I found the paintings by turns puzzling, charming, shocking, mysterious, preachy, fantastic, cryptic, soothing, engrossing. I didn’t love them all. Renoir’s On the Terrace was, even then, too pretty for me, El Greco’s The Assumption of the Virgin, too didactic.
My preteen imagination latched on to the paintings in which the action was frozen mid-scene: Winslow Homer’s The Herring Net, Gustave Caillebotte’s Place de l’Europe on a Rainy Day, and that most narrative of narrative paintings, Hopper’s Nighthawks.
Chagall’s The Circus Rider made me think that the soul has a color, and it’s blue.
I remember feeling all angsty about Jackson Pollock’s Greyed Rainbow. Why was this Art? What was wrong with me that I didn’t get it? It felt like an inside joke of some kind, one that I was meant to be the butt of. While, today, I’m completely and happily reconciled to Pollock, I remain familiar with the angsty feeling — it still overtakes me from time to time in the contemporary wing of my local art museum.
One of the Masterpiece paintings is an obvious forebear to the art I make. But, looking back, I’m unable to remember anything I thought about Hans Hoffman’s The Golden Wall. I guess it didn’t make a big impression on me.
A decade later, I was living and studying in Chicago. I wandered into the Art Institute one day and THERE THEY WERE, my Masterpiece paintings, in the pigmented flesh (the Art Institute affiliation is noted on the backs of the game cards, but I hadn’t retained that information). The first one I spotted (I can’t remember now which one it was), I was like, oh my god that’s from Masterpiece, and then, improbably, I spied another. At some point it dawned on me: they were all there. I got as close to each painting as I could, greedy to drink it in with my own eyes: brushstrokes, edges, how paint was lacquered or dabbled on, oh wow signatures. I stood back to allow the effect of each to wash over me, observe how its color vibrated or whispered, absorb the architecture of its values. The next day I went back and did it all again.
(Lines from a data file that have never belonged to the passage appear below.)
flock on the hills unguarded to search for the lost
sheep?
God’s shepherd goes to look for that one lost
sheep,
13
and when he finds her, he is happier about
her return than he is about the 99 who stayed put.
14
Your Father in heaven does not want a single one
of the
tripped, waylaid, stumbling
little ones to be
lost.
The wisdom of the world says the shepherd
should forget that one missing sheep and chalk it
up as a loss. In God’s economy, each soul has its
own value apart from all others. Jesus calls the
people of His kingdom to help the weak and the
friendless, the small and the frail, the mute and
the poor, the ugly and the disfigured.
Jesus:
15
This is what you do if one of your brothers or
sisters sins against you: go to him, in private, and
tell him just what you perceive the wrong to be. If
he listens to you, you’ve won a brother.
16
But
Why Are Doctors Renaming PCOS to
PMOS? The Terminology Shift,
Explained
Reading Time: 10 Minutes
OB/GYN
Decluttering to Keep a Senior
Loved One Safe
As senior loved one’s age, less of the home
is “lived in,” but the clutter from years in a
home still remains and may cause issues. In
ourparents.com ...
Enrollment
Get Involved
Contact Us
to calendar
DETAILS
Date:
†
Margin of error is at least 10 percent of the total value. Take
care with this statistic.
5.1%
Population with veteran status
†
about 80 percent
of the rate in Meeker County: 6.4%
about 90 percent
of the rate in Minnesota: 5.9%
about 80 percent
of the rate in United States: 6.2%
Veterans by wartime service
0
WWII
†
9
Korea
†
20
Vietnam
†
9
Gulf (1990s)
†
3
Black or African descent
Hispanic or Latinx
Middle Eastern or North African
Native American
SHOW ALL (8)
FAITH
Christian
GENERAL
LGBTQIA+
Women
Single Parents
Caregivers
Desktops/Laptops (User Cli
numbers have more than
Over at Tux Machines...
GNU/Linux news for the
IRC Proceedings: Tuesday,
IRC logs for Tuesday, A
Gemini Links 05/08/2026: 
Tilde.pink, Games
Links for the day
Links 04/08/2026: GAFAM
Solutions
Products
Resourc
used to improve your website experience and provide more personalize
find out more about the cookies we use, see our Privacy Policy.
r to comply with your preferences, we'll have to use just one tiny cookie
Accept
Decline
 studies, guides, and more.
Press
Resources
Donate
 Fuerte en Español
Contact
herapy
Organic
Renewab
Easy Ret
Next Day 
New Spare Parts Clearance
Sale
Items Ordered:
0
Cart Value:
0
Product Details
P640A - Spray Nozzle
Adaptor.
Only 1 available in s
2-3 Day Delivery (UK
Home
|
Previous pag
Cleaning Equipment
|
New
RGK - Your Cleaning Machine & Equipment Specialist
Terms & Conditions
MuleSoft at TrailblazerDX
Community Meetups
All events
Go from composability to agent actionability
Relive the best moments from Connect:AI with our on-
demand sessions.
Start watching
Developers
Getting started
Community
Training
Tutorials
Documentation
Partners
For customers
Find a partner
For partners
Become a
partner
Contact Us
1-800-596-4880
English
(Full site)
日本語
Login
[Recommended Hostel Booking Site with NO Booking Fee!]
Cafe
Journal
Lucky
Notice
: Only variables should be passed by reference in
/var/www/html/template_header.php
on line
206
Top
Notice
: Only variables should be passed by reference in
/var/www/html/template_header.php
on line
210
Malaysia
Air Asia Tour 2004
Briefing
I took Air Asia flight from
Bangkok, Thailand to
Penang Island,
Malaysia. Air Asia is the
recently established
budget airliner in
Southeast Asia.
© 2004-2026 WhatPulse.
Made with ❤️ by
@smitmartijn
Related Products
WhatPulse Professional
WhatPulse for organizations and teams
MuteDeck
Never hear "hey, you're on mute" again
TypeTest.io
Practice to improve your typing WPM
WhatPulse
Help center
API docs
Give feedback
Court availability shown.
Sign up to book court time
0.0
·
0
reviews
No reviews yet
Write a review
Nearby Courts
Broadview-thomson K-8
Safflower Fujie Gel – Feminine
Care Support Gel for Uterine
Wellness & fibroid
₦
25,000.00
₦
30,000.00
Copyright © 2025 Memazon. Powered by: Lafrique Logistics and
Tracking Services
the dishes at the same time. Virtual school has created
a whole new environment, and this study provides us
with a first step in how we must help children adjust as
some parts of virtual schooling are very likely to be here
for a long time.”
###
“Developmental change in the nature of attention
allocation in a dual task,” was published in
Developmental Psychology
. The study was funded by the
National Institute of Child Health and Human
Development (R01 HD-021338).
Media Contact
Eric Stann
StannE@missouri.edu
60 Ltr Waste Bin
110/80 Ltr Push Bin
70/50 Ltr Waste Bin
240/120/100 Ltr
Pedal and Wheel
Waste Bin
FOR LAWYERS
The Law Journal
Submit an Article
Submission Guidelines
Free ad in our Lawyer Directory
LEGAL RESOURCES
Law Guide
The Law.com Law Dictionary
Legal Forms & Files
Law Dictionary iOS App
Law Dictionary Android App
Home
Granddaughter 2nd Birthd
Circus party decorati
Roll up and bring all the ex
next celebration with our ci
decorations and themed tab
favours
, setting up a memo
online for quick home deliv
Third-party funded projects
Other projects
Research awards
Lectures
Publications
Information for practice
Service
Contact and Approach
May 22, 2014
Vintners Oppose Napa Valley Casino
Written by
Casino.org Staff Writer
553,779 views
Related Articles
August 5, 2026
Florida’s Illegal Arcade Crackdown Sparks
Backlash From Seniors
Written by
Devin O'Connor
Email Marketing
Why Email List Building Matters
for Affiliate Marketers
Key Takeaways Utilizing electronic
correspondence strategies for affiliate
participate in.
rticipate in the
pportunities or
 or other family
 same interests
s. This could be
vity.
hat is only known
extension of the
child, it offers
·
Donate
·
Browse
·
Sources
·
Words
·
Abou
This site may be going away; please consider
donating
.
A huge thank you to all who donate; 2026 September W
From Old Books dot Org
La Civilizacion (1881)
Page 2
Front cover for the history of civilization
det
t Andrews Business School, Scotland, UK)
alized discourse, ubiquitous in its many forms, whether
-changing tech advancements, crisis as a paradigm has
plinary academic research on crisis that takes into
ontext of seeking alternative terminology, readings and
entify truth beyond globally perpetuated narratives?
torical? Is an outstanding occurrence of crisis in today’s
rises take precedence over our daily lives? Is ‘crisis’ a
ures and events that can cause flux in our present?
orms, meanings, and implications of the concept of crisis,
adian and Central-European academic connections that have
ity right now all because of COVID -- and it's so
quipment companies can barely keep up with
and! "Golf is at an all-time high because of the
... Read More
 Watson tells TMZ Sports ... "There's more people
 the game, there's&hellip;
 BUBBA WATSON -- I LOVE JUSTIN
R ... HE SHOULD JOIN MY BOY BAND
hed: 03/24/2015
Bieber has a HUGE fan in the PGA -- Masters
It would sound overly theatrical were I to say that that day at the Art Institute was the second-most formative experience of my painting life (Masterpiece being, of course, the first) so instead I’ll say this: on that day, I was newly on my own, a thousand miles removed from other people’s crap decisions, beginning to become comfortable with thinking what I thought and valuing what I valued. The Masterpiece paintings came to represent that for me — as, in truth, they always had.
Really beautiful writing ♥️
How lucky to encounter so many masters and masterpieces at your young age! Nice!